** EXERCISE DESCRIPTION **
Without altering a single character, set down all of the data below.

(Records from a data collection)
---+---
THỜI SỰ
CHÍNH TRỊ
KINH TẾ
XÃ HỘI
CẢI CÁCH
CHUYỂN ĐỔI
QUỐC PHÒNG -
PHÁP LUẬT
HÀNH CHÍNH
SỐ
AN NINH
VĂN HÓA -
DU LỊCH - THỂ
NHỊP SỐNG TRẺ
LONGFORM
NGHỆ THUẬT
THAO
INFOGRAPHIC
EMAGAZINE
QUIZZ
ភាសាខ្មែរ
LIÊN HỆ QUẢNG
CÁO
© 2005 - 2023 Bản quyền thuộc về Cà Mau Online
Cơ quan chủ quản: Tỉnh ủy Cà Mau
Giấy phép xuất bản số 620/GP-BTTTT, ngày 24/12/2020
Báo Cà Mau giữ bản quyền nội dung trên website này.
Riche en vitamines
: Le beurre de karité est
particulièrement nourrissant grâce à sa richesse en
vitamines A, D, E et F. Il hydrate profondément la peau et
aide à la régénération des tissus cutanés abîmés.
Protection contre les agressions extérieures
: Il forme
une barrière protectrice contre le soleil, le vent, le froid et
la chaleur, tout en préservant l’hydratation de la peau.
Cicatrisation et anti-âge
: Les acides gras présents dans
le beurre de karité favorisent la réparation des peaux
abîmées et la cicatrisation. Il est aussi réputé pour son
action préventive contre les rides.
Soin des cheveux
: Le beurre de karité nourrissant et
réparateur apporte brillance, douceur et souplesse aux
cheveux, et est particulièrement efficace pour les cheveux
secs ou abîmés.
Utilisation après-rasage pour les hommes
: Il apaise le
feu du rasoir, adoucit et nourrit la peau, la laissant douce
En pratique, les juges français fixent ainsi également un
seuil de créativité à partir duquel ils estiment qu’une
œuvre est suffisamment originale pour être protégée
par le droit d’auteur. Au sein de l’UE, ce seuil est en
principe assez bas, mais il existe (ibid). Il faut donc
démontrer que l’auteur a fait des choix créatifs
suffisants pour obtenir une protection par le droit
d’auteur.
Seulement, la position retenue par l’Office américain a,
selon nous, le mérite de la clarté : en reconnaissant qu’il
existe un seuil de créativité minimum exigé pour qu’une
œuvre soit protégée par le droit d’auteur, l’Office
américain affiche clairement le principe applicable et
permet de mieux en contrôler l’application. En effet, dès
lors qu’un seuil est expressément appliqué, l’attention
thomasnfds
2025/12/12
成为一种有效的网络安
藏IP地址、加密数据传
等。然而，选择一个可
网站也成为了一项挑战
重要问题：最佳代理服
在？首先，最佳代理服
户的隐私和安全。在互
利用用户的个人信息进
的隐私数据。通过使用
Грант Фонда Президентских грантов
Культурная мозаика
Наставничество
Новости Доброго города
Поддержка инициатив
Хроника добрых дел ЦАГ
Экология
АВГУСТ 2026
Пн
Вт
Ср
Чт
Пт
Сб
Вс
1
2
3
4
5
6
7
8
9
---+---
** RESULT OF THIS TASK **
THỜI SỰ
CHÍNH TRỊ
KINH TẾ
XÃ HỘI
CẢI CÁCH
CHUYỂN ĐỔI
QUỐC PHÒNG -
PHÁP LUẬT
HÀNH CHÍNH
SỐ
AN NINH
VĂN HÓA -
DU LỊCH - THỂ
NHỊP SỐNG TRẺ
LONGFORM
NGHỆ THUẬT
THAO
INFOGRAPHIC
EMAGAZINE
QUIZZ
ភាសាខ្មែរ
LIÊN HỆ QUẢNG
CÁO
© 2005 - 2023 Bản quyền thuộc về Cà Mau Online
Cơ quan chủ quản: Tỉnh ủy Cà Mau
Giấy phép xuất bản số 620/GP-BTTTT, ngày 24/12/2020
Báo Cà Mau giữ bản quyền nội dung trên website này.
Riche en vitamines
: Le beurre de karité est
particulièrement nourrissant grâce à sa richesse en
vitamines A, D, E et F. Il hydrate profondément la peau et
aide à la régénération des tissus cutanés abîmés.
Protection contre les agressions extérieures
: Il forme
une barrière protectrice contre le soleil, le vent, le froid et
la chaleur, tout en préservant l’hydratation de la peau.
Cicatrisation et anti-âge
: Les acides gras présents dans
le beurre de karité favorisent la réparation des peaux
abîmées et la cicatrisation. Il est aussi réputé pour son
action préventive contre les rides.
Soin des cheveux
: Le beurre de karité nourrissant et
réparateur apporte brillance, douceur et souplesse aux
cheveux, et est particulièrement efficace pour les cheveux
secs ou abîmés.
Utilisation après-rasage pour les hommes
: Il apaise le
feu du rasoir, adoucit et nourrit la peau, la laissant douce
En pratique, les juges français fixent ainsi également un
seuil de créativité à partir duquel ils estiment qu’une
œuvre est suffisamment originale pour être protégée
par le droit d’auteur. Au sein de l’UE, ce seuil est en
principe assez bas, mais il existe (ibid). Il faut donc
démontrer que l’auteur a fait des choix créatifs
suffisants pour obtenir une protection par le droit
d’auteur.
Seulement, la position retenue par l’Office américain a,
selon nous, le mérite de la clarté : en reconnaissant qu’il
existe un seuil de créativité minimum exigé pour qu’une
œuvre soit protégée par le droit d’auteur, l’Office
américain affiche clairement le principe applicable et
permet de mieux en contrôler l’application. En effet, dès
lors qu’un seuil est expressément appliqué, l’attention
thomasnfds
2025/12/12
成为一种有效的网络安
藏IP地址、加密数据传
等。然而，选择一个可
网站也成为了一项挑战
重要问题：最佳代理服
在？首先，最佳代理服
户的隐私和安全。在互
利用用户的个人信息进
的隐私数据。通过使用
Грант Фонда Президентских грантов
Культурная мозаика
Наставничество
Новости Доброго города
Поддержка инициатив
Хроника добрых дел ЦАГ
Экология
АВГУСТ 2026
Пн
Вт
Ср
Чт
Пт
Сб
Вс
1
2
3
4
5
6
7
8
9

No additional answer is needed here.